On September 2, 2021, New York extended its moratorium on residential and commercial evictions through January 15, 2022. While the extension was welcome news for many tenants, the new law also includes a carveout mechanism by which property owners may bring or continue eviction proceedings against nonpaying or holdover tenants before January 15, 2022 under certain circumstances.
Unlike the prior version of the law, the new law gives commercial property owners the ability to challenge a tenant’s claim of “hardship”—which, if successfully challenged, allows the eviction proceeding to move forward despite the extension of the moratorium. This ability to challenge a tenant’s claim of hardship was included in response to the U.S. Supreme Court’s order, dated August 12, 2021, enjoining part of New York’s eviction moratorium on the ground that it generally precluded property owners from contesting a tenant’s claim of hardship—and thus violated the “longstanding teaching that ordinarily ‘no man can be a judge in his own case’ consistent with the Due Process Clause.”
Here’s how commercial property owners can bring an eviction proceeding against a nonpaying or holdover tenant, despite the extension of the moratorium:
Serve the hardship declaration.
The owner must first serve whatever notice is required by the lease or law, or both, to terminate the tenant’s right of occupancy. With that notice, the owner must include a “hardship declaration,” as well as a “mailing address, telephone number and active email address the tenant can use to contact the landlord and return the hardship declaration.” The hardship declaration, if completed by the tenant, requires a representative of the tenant to swear, under oath, that:
The tenant’s business is a resident in New York State, “independently owned and operated,” “not dominant in its field,” and employs 100 or fewer persons; and the tenant’s business is “experiencing financial hardship” and is unable either to (i) “pay the rent in full or other financial obligations under the lease in full” or (ii) “obtain an alternative suitable commercial property” because of one or more of the following:
- “Significant loss of revenue during the COVID-19 pandemic.”

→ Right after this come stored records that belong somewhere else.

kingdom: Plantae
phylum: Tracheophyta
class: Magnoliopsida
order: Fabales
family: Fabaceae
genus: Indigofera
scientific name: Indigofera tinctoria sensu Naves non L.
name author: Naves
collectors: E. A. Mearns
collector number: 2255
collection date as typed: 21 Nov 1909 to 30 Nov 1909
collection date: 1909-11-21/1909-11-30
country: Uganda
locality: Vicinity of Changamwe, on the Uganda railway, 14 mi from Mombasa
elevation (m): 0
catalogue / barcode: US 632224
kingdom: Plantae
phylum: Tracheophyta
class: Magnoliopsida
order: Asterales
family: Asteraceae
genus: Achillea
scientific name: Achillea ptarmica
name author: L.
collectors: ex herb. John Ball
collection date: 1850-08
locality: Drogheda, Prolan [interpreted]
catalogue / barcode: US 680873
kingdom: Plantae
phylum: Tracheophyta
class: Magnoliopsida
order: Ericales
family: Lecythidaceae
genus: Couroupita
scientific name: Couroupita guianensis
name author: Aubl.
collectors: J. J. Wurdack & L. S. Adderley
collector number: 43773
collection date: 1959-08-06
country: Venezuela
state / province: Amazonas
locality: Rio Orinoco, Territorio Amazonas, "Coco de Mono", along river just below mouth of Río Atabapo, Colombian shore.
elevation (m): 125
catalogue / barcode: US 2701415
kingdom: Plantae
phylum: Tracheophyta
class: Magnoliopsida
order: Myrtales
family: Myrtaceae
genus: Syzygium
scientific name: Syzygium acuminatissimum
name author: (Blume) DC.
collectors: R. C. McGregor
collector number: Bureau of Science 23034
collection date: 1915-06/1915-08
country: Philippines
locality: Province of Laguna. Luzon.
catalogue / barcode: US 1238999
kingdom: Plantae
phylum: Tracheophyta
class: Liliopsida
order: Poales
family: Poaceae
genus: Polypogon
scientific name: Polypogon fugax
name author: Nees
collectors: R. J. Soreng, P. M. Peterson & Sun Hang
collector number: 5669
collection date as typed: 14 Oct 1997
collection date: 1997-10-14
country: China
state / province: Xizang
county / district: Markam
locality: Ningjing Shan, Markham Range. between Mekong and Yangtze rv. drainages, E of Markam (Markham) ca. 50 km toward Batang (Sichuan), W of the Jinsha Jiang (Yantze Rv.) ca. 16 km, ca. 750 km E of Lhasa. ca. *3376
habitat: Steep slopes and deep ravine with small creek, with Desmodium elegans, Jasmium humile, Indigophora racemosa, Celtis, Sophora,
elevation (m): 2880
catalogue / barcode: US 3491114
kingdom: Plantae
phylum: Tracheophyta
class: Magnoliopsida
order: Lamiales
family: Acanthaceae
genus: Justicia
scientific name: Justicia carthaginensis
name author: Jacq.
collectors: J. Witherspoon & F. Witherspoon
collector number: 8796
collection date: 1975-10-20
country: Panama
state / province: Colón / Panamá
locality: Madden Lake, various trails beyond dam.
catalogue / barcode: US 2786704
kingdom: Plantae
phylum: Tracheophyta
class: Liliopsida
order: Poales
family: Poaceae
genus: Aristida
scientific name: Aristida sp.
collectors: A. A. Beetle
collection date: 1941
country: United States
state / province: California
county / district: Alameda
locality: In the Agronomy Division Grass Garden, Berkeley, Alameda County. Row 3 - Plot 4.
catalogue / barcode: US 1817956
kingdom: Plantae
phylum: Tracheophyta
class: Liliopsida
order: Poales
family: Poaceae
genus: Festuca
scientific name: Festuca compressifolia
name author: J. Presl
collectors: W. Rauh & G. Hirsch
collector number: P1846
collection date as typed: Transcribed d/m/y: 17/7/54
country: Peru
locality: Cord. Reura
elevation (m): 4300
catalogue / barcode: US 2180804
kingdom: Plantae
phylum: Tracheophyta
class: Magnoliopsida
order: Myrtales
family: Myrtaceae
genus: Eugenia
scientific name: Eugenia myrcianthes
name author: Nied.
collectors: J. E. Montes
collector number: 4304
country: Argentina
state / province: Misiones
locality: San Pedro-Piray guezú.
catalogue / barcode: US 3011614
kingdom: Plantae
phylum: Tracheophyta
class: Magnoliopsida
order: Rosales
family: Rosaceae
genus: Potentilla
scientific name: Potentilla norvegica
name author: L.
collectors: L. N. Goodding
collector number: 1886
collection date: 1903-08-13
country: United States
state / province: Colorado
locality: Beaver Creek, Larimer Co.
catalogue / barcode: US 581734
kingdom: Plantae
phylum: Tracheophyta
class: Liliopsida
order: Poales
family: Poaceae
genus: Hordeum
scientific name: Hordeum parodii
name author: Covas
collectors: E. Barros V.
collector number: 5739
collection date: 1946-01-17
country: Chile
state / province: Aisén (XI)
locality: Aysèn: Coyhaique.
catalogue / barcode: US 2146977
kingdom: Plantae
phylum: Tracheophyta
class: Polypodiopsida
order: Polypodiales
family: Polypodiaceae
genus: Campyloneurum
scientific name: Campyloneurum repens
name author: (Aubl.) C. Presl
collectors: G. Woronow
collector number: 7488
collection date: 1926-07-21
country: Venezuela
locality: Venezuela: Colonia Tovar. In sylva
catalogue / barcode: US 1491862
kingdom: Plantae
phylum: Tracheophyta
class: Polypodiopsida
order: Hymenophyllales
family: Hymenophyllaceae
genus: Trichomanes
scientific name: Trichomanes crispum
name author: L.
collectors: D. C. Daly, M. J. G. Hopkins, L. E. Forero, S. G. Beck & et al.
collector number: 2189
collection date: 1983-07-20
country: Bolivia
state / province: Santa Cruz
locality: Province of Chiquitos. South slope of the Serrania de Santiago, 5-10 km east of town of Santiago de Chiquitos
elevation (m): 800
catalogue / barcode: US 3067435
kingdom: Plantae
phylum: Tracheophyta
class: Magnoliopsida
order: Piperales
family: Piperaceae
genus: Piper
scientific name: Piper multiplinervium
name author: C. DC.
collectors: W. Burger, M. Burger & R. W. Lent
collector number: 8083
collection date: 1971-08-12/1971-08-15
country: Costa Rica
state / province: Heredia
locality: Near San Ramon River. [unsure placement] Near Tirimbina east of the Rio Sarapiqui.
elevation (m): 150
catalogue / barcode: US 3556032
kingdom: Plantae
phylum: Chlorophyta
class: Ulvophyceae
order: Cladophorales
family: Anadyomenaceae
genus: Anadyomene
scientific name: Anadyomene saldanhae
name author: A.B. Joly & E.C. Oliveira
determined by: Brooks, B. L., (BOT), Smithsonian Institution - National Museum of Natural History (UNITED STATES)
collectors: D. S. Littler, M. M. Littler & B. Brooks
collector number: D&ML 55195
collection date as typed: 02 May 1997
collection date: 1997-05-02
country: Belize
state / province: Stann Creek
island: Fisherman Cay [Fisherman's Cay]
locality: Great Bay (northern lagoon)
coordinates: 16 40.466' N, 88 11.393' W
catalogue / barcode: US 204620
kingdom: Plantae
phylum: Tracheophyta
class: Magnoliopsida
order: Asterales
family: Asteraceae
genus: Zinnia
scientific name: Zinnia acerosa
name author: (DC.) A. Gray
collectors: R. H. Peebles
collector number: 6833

- “Significant increase in necessary expenses related to providing personal protective equipment to employees or purchasing and installing other protective equipment to prevent the transmission of COVID-19 within the business.”
- “Moving expenses and difficulty in securing an alternative commercial property make it a hardship for the business to relocate to another location during the COVID-19 pandemic.”
Commence an eviction proceeding with the required affidavit.
When the owner starts its eviction proceeding, it must include an affidavit “demonstrating the manner in which” the hardship declaration was served and stating that:
- the owner did not receive a completed hardship declaration from the tenant;
- the owner received a completed hardship declaration from the tenant, but the tenant is “intentionally causing significant damage to the property” or is “unreasonably engaging in behavior that substantially infringes on the use and enjoyment of other tenants or occupants or causes a substantial safety hazard to others, with a specific description of the behavior alleged”; or
- the owner received a completed hardship declaration from the tenant but the owner “believes in good faith that the hardship certified in the hardship declaration does not exist.”
If the tenant claims “hardship,” move to invalidate that claim.
Assuming the tenant returns the hardship declaration and asserts a hardship as defined above, the owner can make a motion, with notice to the tenant, “attesting a good faith belief” that the tenant “has not experienced a hardship.” The court must then hold a hearing to “determine whether to find the [tenant’s] hardship claim invalid.” If the court upholds the claim, the proceeding will be stayed until January 15, 2022. But if the court finds the tenant’s hardship claim invalid, the proceedings “shall continue to a determination on the merits.”
When challenging a tenant’s claim of hardship, focus on the definition of “hardship.”
While the definition of “hardship” is broad, not all businesses have lost “significant” revenue during the pandemic, nor have all businesses had a “significant” increase in costs related to providing or installing personal protective equipment. The broadest category of hardship is the last, which requires only that a business incur “moving expenses” and “difficulty” in finding an alternative space that make it a “hardship” to relocate. But the pandemic has created a significant amount of vacant commercial space, so an owner can point to other nearby spaces to which the tenant could move without much expense.
Keep an eye on further challenges to this law.
On September 9, 2021, the Rent Stabilization Association of NYC—which brought the suit that led to the U.S. Supreme Court’s injunction of the prior version of New York’s moratorium—filed a motion before the Second Circuit Court of Appeals seeking to stay enforcement of this new moratorium, arguing that, “while tweaked at the margins,” the new law “simply stepped onto the unconstitutional shoes” of the prior version that the Supreme Court enjoined. On September 17, 2021, the Second Circuit referred this motion to the merits panel, before which oral argument occurred on September 21, 2021. No decision has been issued to date.